Vier Generationen in einem bewegten Jahrhundert
Siebenbürgen im Jahr 1916: Für Jacob kommt es in der Armee knüppelhart. Er muss nicht nur die Grauen des Ersten Weltkriegs erleben, sondern eine niederschmetternde Nachricht empfangen. Da macht er eine ...
Siebenbürgen im Jahr 1916: Für Jacob kommt es in der Armee knüppelhart. Er muss nicht nur die Grauen des Ersten Weltkriegs erleben, sondern eine niederschmetternde Nachricht empfangen. Da macht er eine besondere Begegnung…
„So tun, als ob es regnet“ ist ein Roman von Iris Wolff, der bereits 2017 erstmals erschienen ist.
Meine Meinung:
Der Roman gliedert sich in vier kurze „Erzählungen“, die jeweils in einem unterschiedlichen Jahrzehnt spielen und einen anderen Protagonisten beziehungsweise eine andere Protagonistin in den Vordergrund stellen. Dadurch werden vier Generationen einer Familie beleuchtet. Dabei wechselt die Erzählperspektive mehrfach. Die Handlung spielt nicht nur, aber größtenteils in Siebenbürgen. Die Struktur ist sehr durchdacht und zudem kreativ.
In sprachlicher Hinsicht hat mich der Roman begeistert. Starke Bilder und eine dichte Atmosphäre prägen den Schreibstil. Mit wenigen Worten gelingt es der Autorin, auf beeindruckende Weise sehr viel zu transportieren. Einige Vokabeln aus dem Rumänischen werden im angehängten Glossar erklärt.
Jacob, Henriette, Vicco und Hedda sind im Fokus der „Erzählungen“. Vier interessante Charaktere, die mit psychologischer Tiefe und lebensnah dargestellt werden.
Gut gefallen hat mir, dass trotz der Verschiedenartigkeit der „Erzählungen“ wiederkehrende Motive eingebaut sind. Zum Beispiel spielen Träume eine Rolle, wobei mir diese Passagen zu wenig Aussagekraft haben. Auch an anderen Stellen sind die einzelnen Geschichten miteinander verwoben. Gemeinsam ist ihnen außerdem eine Melancholie, die alle vier Kapitel durchzieht. Das hängt sicherlich mit der Schwere und Ernsthaftigkeit der Themen zusammen, denn es werden immer wieder existenzielle Fragen aufgeworfen.

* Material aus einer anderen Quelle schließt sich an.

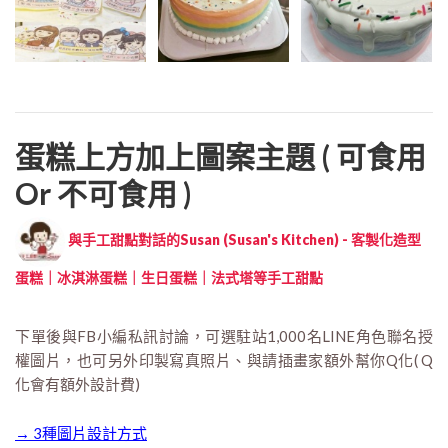
蛋糕上方加上圖案主題 ( 可食用
Or 不可食用 )
與手工甜點對話的Susan (Susan's Kitchen) - 客製化造型
蛋糕｜冰淇淋蛋糕｜生日蛋糕｜法式塔等手工甜點
下單後與FB小編私訊討論，可選駐站1,000名LINE角色聯名授
權圖片，也可另外印製寫真照片、與請插畫家額外幫你Q化( Q
化會有額外設計費)
→ 3種圖片設計方式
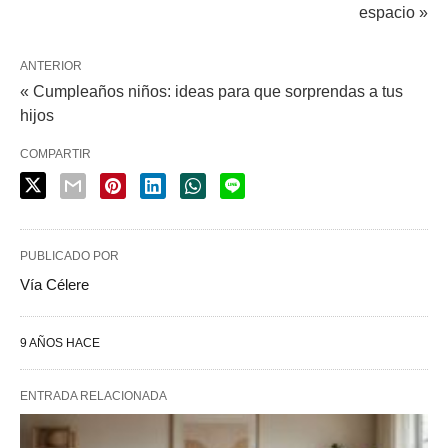
espacio »
ANTERIOR
« Cumpleaños niños: ideas para que sorprendas a tus
hijos
COMPARTIR
PUBLICADO POR
Vía Célere
9 AÑOS HACE
ENTRADA RELACIONADA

Auf der inhaltlichen Ebene ist der Roman mit den rund 160 Seiten sehr dicht. Neben den persönlichen Schicksalen fließen politische und gesellschaftliche Hintergründe ein, was die Lektüre umso gehaltvoller macht.
Besonders gelungen ist in meinen Augen die zweite der „Erzählungen“. Das erste Kapitel ist so ereignisreich, dass es für mich etwas zulasten der Glaubwürdigkeit ging. Manche Aspekte bleiben insgesamt ein wenig mysteriös, was mich meist nicht gestört hat. Die vierte „Erzählung“ hat sich mir jedoch leider gar nicht erschlossen.
Das hübsche Cover hat zwar keinen thematischen Bezug, spricht mich aber trotzdem sehr an. Der Titel erklärt sich während der Lektüre und ist ein wunderbares Beispiel für die Sprachgewandtheit der Autorin.
Mein Fazit:
Obwohl der Roman in inhaltlicher Hinsicht für mich nicht frei von kleineren Schwächen ist, habe ich „So tun, als ob es regnet“ von Iris Wolff sehr gerne gelesen. Eine empfehlenswerte und vor allem sprachlich herausragende Lektüre, die Lust darauf macht, weitere Bücher der Autorin zu entdecken.